After that it’s in God’s hands. “It really does depend on how cold it gets and for how long,” said Patrick Rose, who heads the Save the Manatee Club — and who had nothing but praise for scientists from the Florida Fish and Wildlife Conservation Commission and the St. Johns River Water Management District who are working long hours on strategies to save the manatees.
It’s notable that none of these actions would be considered acceptable in a normal environment. They are desperate moves for desperate times. And they demand an accounting from the leaders who allowed things to get so bad — along with a plan to hasten the lagoon’s overall recovery as much as humanly possible.
It won’t be easy. The lagoon’s distress — first heralded through blooms of thick, goopy algae blooms that covered the surface of the lagoon as far north as Brevard County — has become dramatically worse in the past few years. But it’s been a long time coming. Runoff from roads and agricultural fields, seepage from old and malfunctioning septic tanks and the flow of sewage from wastewater treatment efforts all contributed to the lagoon’s degradation. Cutting the steady seepage of pollutants is critical to any effort to recover the lagoon’s health. It also carries a price tag that could reach into the hundreds of billions of dollars.
We suspect many Floridians would say that saving the manatees — and preserving the state’s coastal waterways that are so integral to its tourism industry — are worth the investment. They need to speak up now, and make sure they get lawmakers’ attention.
It seems almost incredible that — in the midst of such a deadly environmental meltdown — lawmakers are considering legislation that would allow further destruction of seagrass beds.
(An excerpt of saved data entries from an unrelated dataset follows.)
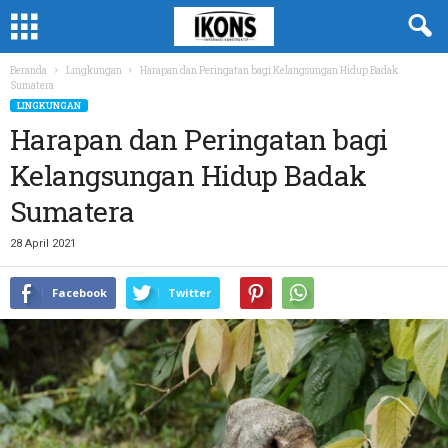
Beranda
Lingkungan
Harapan dan Peringatan bagi Kelangsungan Hidup Badak
Sumatera
LINGKUNGAN
Harapan dan Peringatan bagi
Kelangsungan Hidup Badak
Sumatera
28 April 2021
Facebook
Twitter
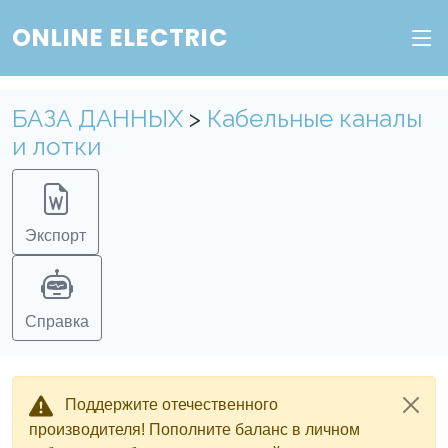
ONLINE ELECTRIC
БАЗА ДАННЫХ
>
Кабельные каналы
и лотки
Экспорт
Справка
Поддержите отечественного
производителя! Пополните баланс в личном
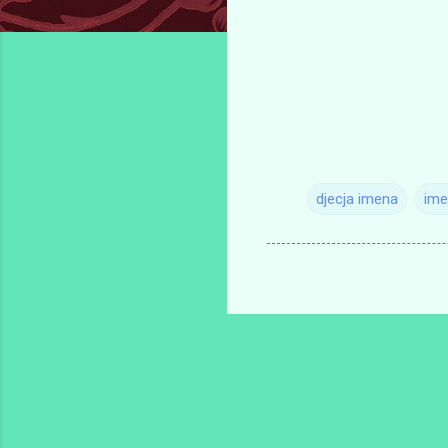
djecja imena
ime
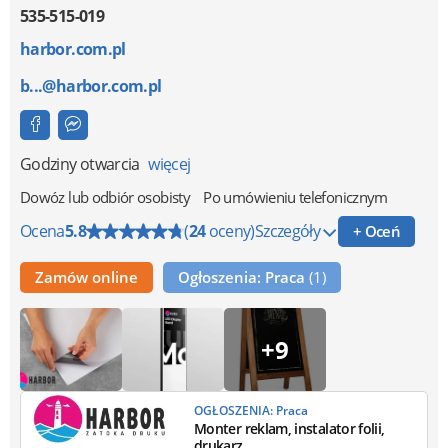
535-515-019
harbor.com.pl
b...@harbor.com.pl
Godziny otwarcia
więcej
Dowóz lub odbiór osobisty
Po umówieniu telefonicznym
Ocena
5.8
(
24
oceny)
Szczegóły
+ Oceń
Zamów online
Ogłoszenia: Praca
(1)
+9
OGŁOSZENIA: Praca
Monter reklam, instalator folii,
drukarz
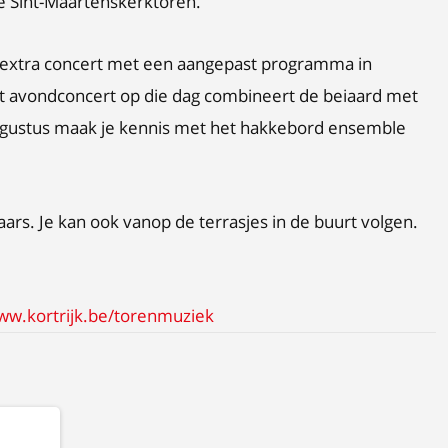
e Sint-Maartenskerktoren.
n extra concert met een aangepast programma in
t avondconcert op die dag combineert de beiaard met
 augustus maak je kennis met het hakkebord ensemble
raars. Je kan ook vanop de terrasjes in de buurt volgen.
ww.kortrijk.be/torenmuziek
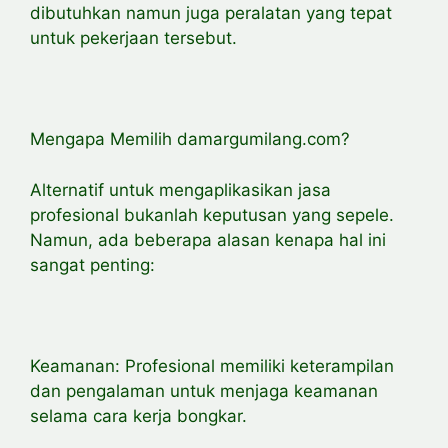
dibutuhkan namun juga peralatan yang tepat
untuk pekerjaan tersebut.
Mengapa Memilih damargumilang.com?
Alternatif untuk mengaplikasikan jasa
profesional bukanlah keputusan yang sepele.
Namun, ada beberapa alasan kenapa hal ini
sangat penting:
Keamanan: Profesional memiliki keterampilan
dan pengalaman untuk menjaga keamanan
selama cara kerja bongkar.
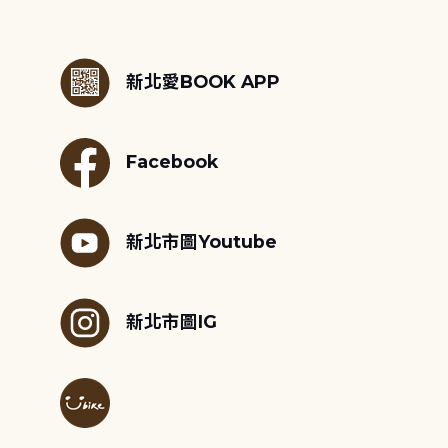
:::
新北愛BOOK APP
Facebook
新北市圖Youtube
新北市圖IG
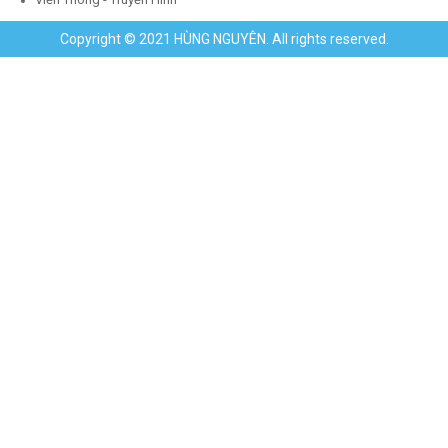
Copyright © 2021 HÙNG NGUYÊN. All rights reserved.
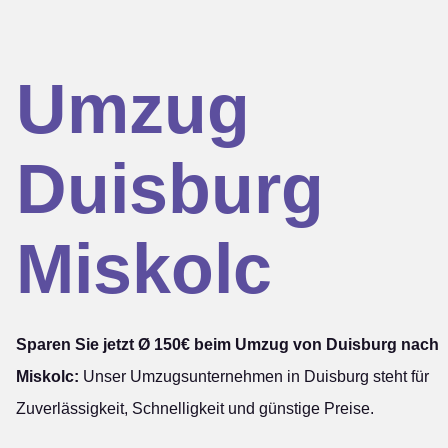
Umzug
Duisburg
Miskolc
Sparen Sie jetzt Ø 150€ beim Umzug von Duisburg nach
Miskolc:
Unser Umzugsunternehmen in Duisburg steht für
Zuverlässigkeit, Schnelligkeit und günstige Preise.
Yet they are. Bills that would create so-called “mitigation banks” for seagrass are making progress in the House and Senate — and while they’re being presented as measures that would establish protected areas for seagrass, the bills would actually allow developers to destroy vegetation (for example, by building docks) in one area and “mitigate” the damage through new seagrass beds that might be several counties distant.
As state Rep. Randy Fine, R-Titusville, wrote in an op-ed published last weekend, this is reckless at best — even before considering the poor success rate for human-planted underwater vegetation. ” What little seagrass we have left in our lagoon is arguably the hardiest. It has survived decades of damage and pollution,” Fine wrote. “Why would we make it easier to destroy this when its replacement has a limited possibility of success? And might not even be grown in our community?”
Even if Florida weren’t facing a crisis of unprecedented and heartbreaking proportions — even if it weren’t pulling dead and dying manatees from the water nearly every day — this proposal would be folly. Under the present tragic circumstances, it’s nothing more than a sick joke, and lawmakers should stop it in its tracks.